Interleukin-17 (IL-17) expression is reduced during acute myocardial infarction: role on chemokine receptor expression in monocytes and their in vitro chemotaxis towards chemokines

Abstract

The roles of immune cells and their soluble products during myocardial infarction (MI) are not completely understood. Here, we observed that the percentages of IL-17, but not IL-22, producing cells are reduced in mice splenocytes after developing MI. To correlate this finding with the functional activity of IL-17, we sought to determine its effect on monocytes. In particular, we presumed that this cytokine might affect the chemotaxis of monocytes important for cardiac inflammation and remodeling. We observed that IL-17 tends to reduce the expression of two major chemokine receptors involved in monocyte chemotaxis, namely CCR2 and CXCR4. Further analysis showed that monocytes pretreated with IL-17 have reduced in vitro chemotaxis towards the ligand for CCR2, i.e., MCP-1/CCL2, and the ligand for CXCR4, i.e., SDF-1α/CXCL12. Our results support the possibility that IL-17 may be beneficial in MI, and this could be due to its ability to inhibit the migration of monocytes.

Figure 1

A and B. Percentages of positive splenocytes isolated from either sham-operated wild-type mice (WT) or WT with myocardial infarction induced through left coronary artery ligation three days earlier (WT + MI). Intracellular labeling with antibodies against IL-17 was performed on intact splenocytes (A) or splenocytes activated with PMA plus ionomycin for 4 h before labeling (B). C and D. Percentages of positive cells labeled intracellularly with anti-IL-22 antibodies. The cells were either unstimulated (C) or were activated with PMA plus ionomycin for 4 h before labeling (D). Mean ± SEM of 5 experiments are shown.

Figure 2

(A) Monocytes were isolated by monocyte enrichment kit and were labeled with anti-CD11b. About 88% of monocytes were labeled with this antibody.

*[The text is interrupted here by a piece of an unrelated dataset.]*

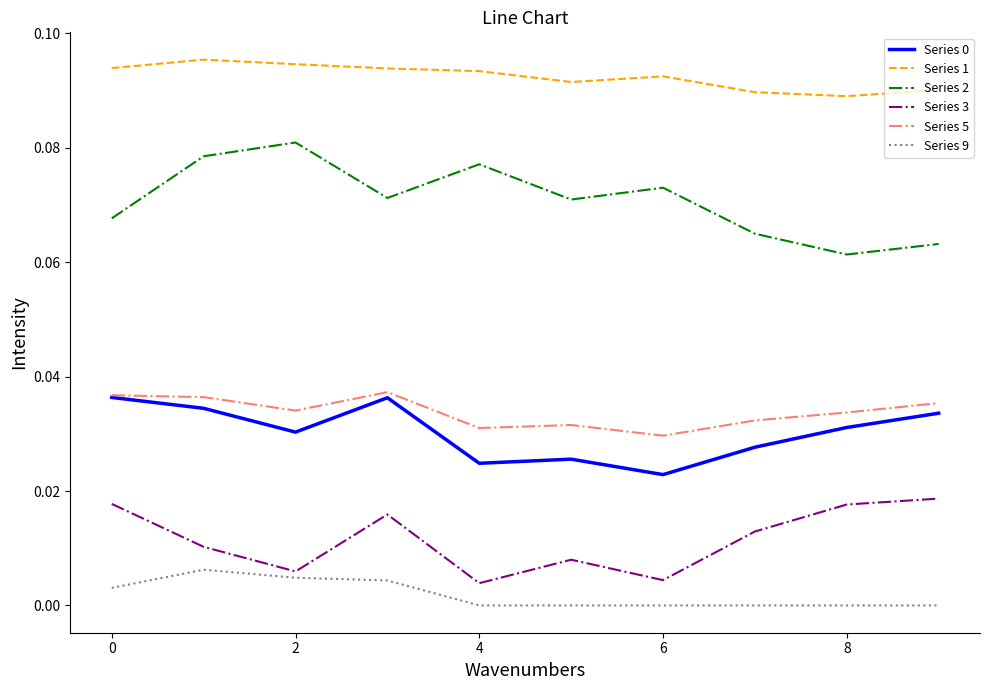

True or false: Series 9 and Series 5 intersect in this chart.

False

This population was then stained with either anti-IL-17R or anti-IL-22R; (B) T cells were isolated using a T cell enrichment kit, labeled with anti-CD3 and then with anti-IL-17R or anti-IL-22R. One representative experiment indicating the percentages of positive cells is shown.

Figure 3

IL-17 may reduce the expression of CCR2 and CXCR4 on the surface of monocytes. Monocytes (1 × 10⁶) were either left intact (Control) or were pretreated with 250 ng/mL of IL-17 overnight. They were washed and then examined for the expression of CCR2 (A) or CXCR4 (B). The geometric mean of fluorescence intensity (Geo MFI) is shown. Each dot represents one independent experiment.

Figure 4

IL-17 inhibits monocytes chemotaxis towards MCP-1/CCL2. Monocytes were either untreated (control cells) or pretreated with 250 ng/mL of murine recombinant IL-17 overnight. The cells were washed, labeled with calcein-AM and then examined for migration towards different concentrations of MCP-1/CCL2. Two hours later, calcein-AM-labeled cells were collected and counted in the flow cytometer. Mean ± SEM of two experiments are shown.

Figure 5

IL-17 inhibits the chemotaxis of monocytes towards SDF-1α/CXCL12. (A) and (B) Monocytes were either untreated (control cells) or pretreated with 250 ng/mL IL-17 overnight. The cells were washed, labeled with calcein-AM and then examined for migration towards various concentrations of SDF-1α/CXCL12; (C) and (D) Migration index was calculated by measuring the numbers of migrating cells into the lower filters of the chemotaxis chambers. Mean ± SEM of two experiments are shown.